Using the entries below, write out the line with "middle pip: (170, 211)", the line with "pinky tip: (193, 259)", and every line in between, exactly as each is written.

* [Records contained in a dataset]:
· · · ·

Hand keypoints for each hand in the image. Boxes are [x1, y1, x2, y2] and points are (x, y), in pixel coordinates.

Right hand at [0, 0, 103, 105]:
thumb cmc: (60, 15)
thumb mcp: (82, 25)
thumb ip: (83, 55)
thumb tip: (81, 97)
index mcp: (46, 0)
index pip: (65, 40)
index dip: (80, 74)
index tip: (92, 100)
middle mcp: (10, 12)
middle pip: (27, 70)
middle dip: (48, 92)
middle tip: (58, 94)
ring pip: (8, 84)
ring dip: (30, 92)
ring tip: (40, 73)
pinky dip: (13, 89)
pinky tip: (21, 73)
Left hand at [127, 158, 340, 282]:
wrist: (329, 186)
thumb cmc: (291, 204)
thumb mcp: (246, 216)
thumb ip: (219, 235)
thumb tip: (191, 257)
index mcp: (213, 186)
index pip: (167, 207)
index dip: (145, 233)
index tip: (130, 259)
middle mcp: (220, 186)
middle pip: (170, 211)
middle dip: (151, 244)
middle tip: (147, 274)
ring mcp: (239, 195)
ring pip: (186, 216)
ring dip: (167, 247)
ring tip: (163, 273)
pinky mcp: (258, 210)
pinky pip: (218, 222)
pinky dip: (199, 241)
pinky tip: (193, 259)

· · · ·

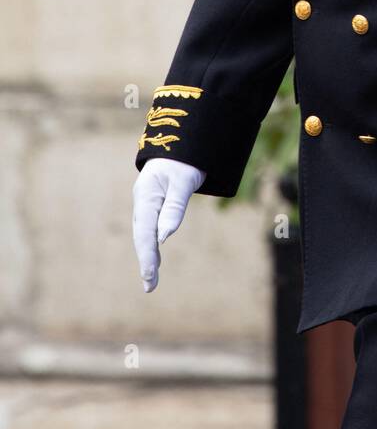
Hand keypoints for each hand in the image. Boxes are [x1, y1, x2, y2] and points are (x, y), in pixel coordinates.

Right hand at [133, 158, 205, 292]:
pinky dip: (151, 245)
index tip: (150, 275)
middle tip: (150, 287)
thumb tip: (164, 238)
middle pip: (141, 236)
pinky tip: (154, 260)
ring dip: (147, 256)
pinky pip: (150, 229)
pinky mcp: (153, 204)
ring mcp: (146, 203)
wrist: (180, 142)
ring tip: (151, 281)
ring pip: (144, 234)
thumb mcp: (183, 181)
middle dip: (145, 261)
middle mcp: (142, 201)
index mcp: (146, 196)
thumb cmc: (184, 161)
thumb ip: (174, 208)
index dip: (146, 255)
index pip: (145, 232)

· · · ·

* [SOLUTION TO THE EXERCISE]:
middle pip: (170, 211)
middle dip: (151, 244)
middle tip: (147, 274)
ring mcp: (239, 195)
ring pip: (186, 216)
ring dip: (167, 247)
ring tip: (163, 273)
pinky mcp: (258, 210)
pinky pip: (218, 222)
pinky dip: (199, 241)
pinky tip: (193, 259)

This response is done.